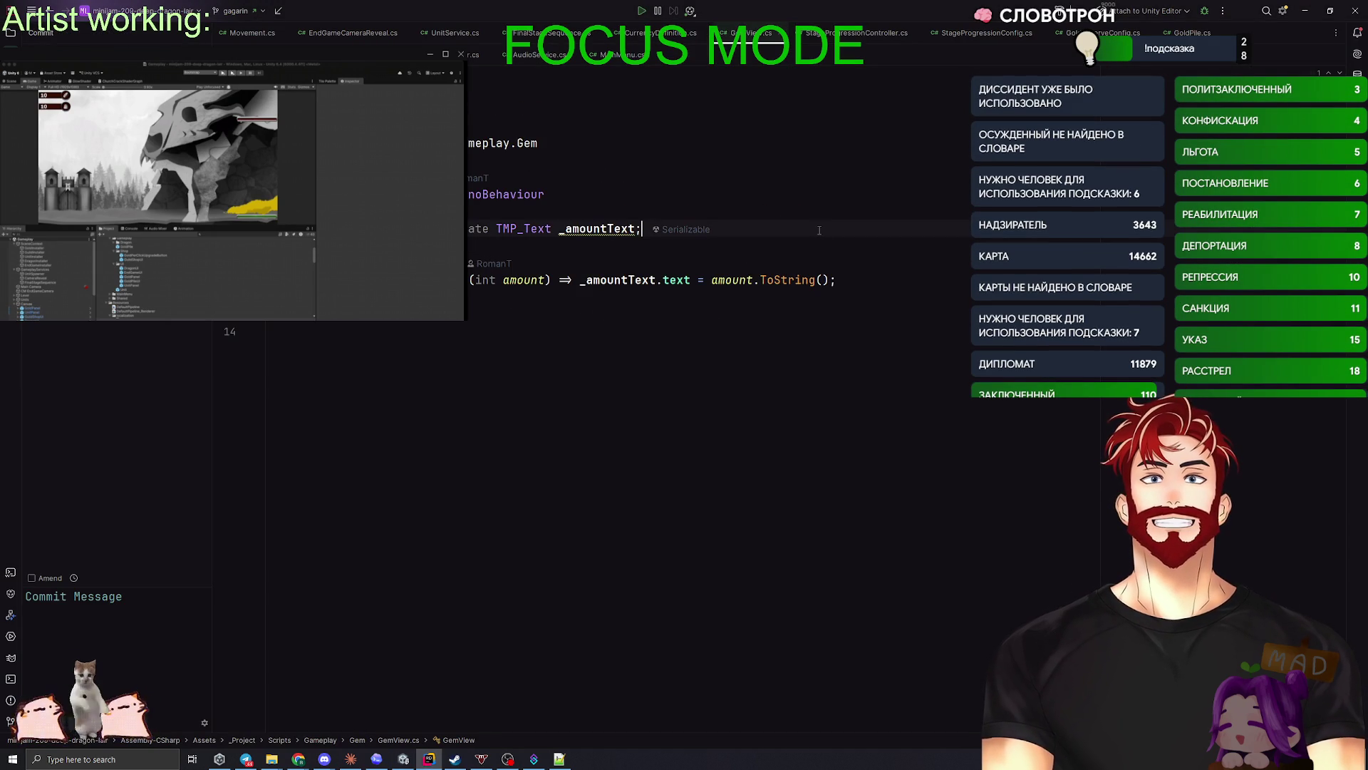
click(552, 280)
key(alt+Return)
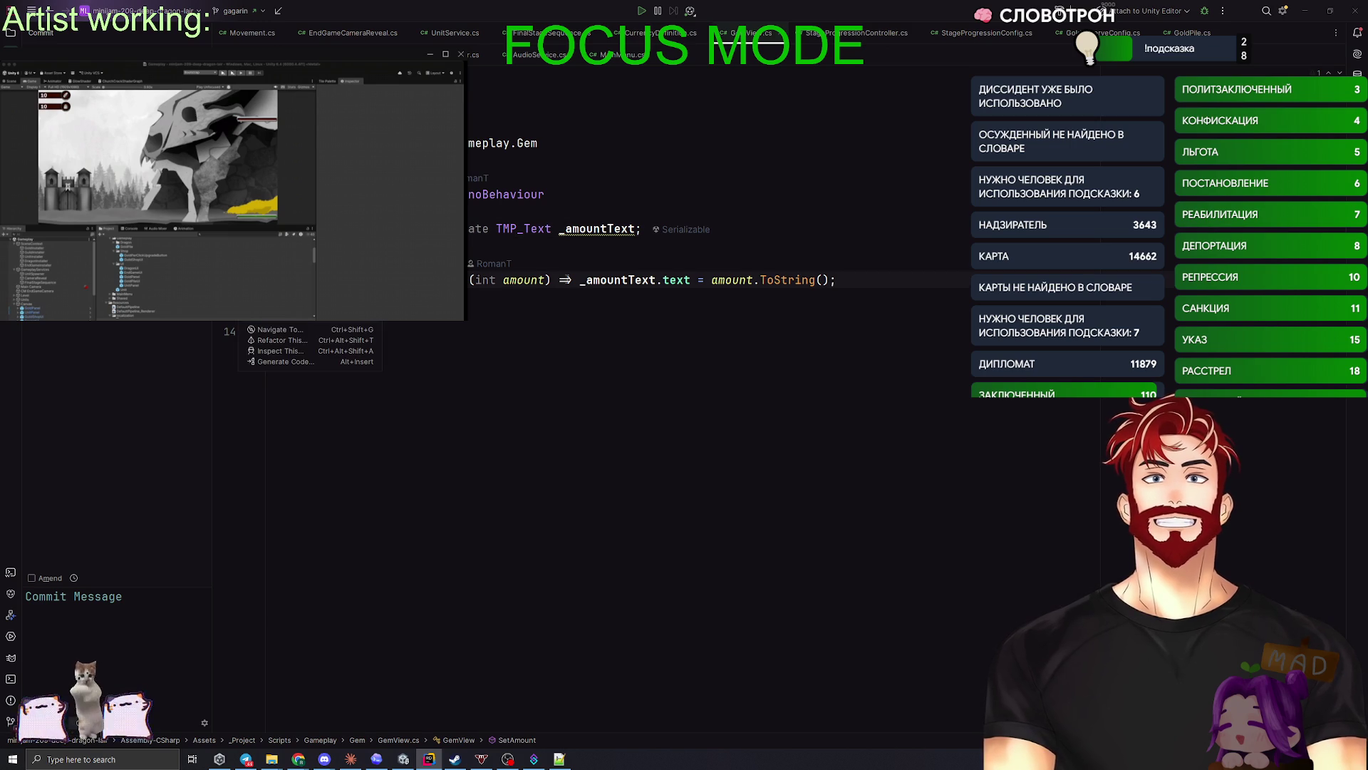
key(Return)
key(Return)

━━━━━━━━━━━━━━━━━━━━

▶ **EXERCISE**: Faithful copy, images left out: write out every line of data.

▶ **TASK OUTPUT**:
click(552, 280)
key(alt+Return)
key(Return)
key(Return)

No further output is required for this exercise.